Wednesday, December 9, 2020

How can smaller animals brush off seemingly dangerous high velocity impacts?

 

Lately, our family welcomed a pair of kittens into our home. They've been a joyous bunch bouncing off of the walls playing until they're dead tired and curl on top of each other. When they play, they play hard, and often times when going full sprint for a toy they lose all sense of self-preservation and come crashing into the wall hard, or fall off of the table with a gleeful sense of abandon. Many times we audibly shudder, and my parents have wondered how they can shrug off such high-velocity impacts that if we were to experience would leave us bruised and in pain. Well, luckily this was something that physics could answer. The law of conservation of momentum states that the total momentum before a collision is equal to the total momentum after a collision. While this doesn't exactly translate into an inelastic collision with a wall, the principle holds true. Momentum can be broken down into mass x volume.

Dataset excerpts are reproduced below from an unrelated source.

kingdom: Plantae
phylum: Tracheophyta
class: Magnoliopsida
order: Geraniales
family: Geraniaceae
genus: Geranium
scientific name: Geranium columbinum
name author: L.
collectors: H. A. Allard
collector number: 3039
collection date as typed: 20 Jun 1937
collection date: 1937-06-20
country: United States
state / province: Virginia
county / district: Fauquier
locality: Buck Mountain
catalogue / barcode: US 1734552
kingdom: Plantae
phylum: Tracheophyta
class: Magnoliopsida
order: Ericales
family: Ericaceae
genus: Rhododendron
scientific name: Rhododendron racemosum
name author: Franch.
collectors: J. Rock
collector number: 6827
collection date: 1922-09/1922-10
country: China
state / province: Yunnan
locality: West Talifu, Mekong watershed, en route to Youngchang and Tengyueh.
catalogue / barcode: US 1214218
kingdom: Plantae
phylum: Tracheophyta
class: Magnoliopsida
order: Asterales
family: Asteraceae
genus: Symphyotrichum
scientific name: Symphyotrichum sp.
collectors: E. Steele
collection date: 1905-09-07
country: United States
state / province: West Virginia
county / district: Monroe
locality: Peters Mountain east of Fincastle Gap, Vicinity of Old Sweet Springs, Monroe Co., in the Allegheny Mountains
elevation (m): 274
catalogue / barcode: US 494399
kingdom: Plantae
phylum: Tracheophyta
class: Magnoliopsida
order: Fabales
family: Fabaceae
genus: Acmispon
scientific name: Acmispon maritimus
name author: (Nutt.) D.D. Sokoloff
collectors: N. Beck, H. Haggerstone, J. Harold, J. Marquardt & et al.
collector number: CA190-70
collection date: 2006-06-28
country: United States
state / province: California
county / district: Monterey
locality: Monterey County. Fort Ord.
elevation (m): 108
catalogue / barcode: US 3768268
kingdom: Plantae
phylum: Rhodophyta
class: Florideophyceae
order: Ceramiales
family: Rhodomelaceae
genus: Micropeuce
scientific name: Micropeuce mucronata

If we were to impact a wall at a high speed, and a cat was to impact the same wall at the same speed, we would experience a greater momentum than the cat as our mass component of the momentum would be many magnitudes greater (a cat weighs generally around 9 pounds while the average American weighs generally around 160 pounds). As the collision with the wall greatly reduces our velocity we experience a change in momentum that's felt through the wall exerting momentum on us which usually results in a lot of pain. This change in momentum is so much less for a typical cat that they can just keep going whereas we would need a moment to recover.